# [What to produce]
Give every line of the data again, unchanged, but with no pictures.

Top of Records for this task

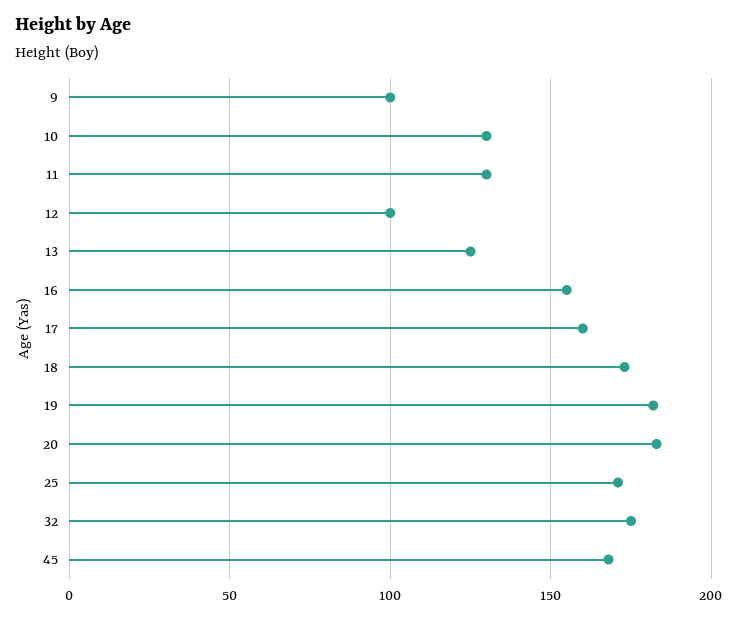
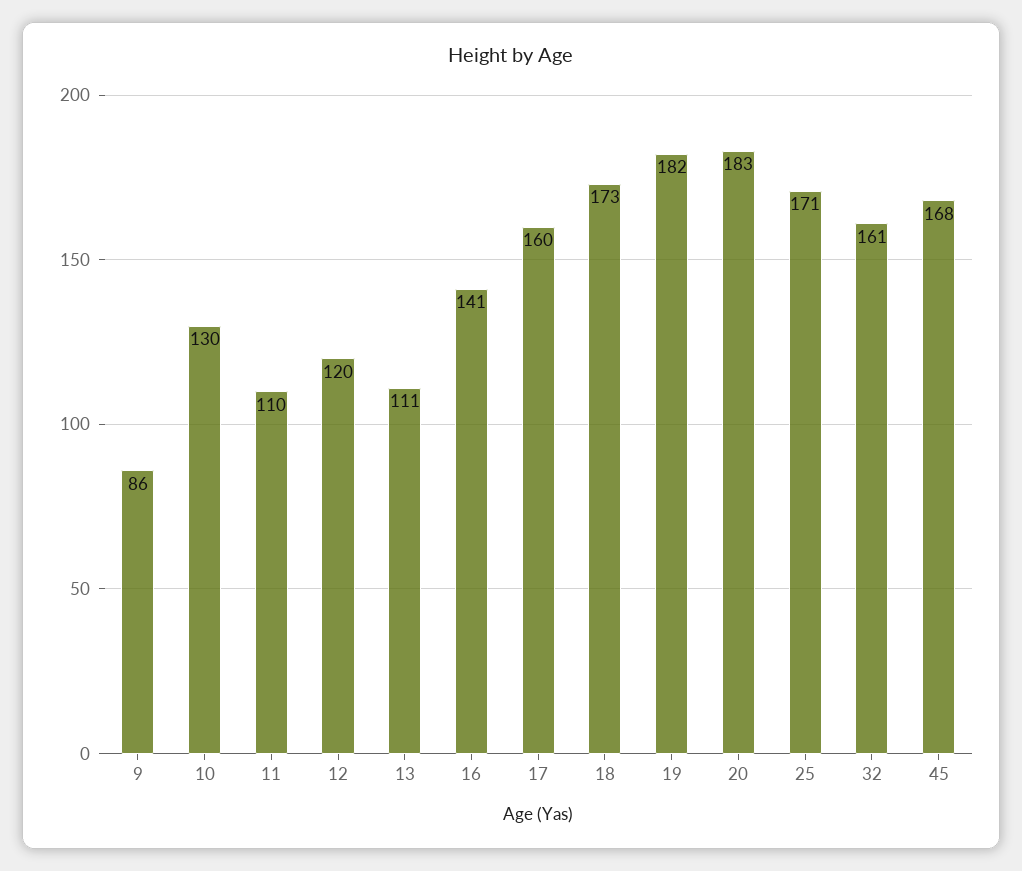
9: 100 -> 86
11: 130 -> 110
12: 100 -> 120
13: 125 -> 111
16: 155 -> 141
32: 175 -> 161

Bottom of Records for this task

# [Completed exercise]
9: 100 -> 86
11: 130 -> 110
12: 100 -> 120
13: 125 -> 111
16: 155 -> 141
32: 175 -> 161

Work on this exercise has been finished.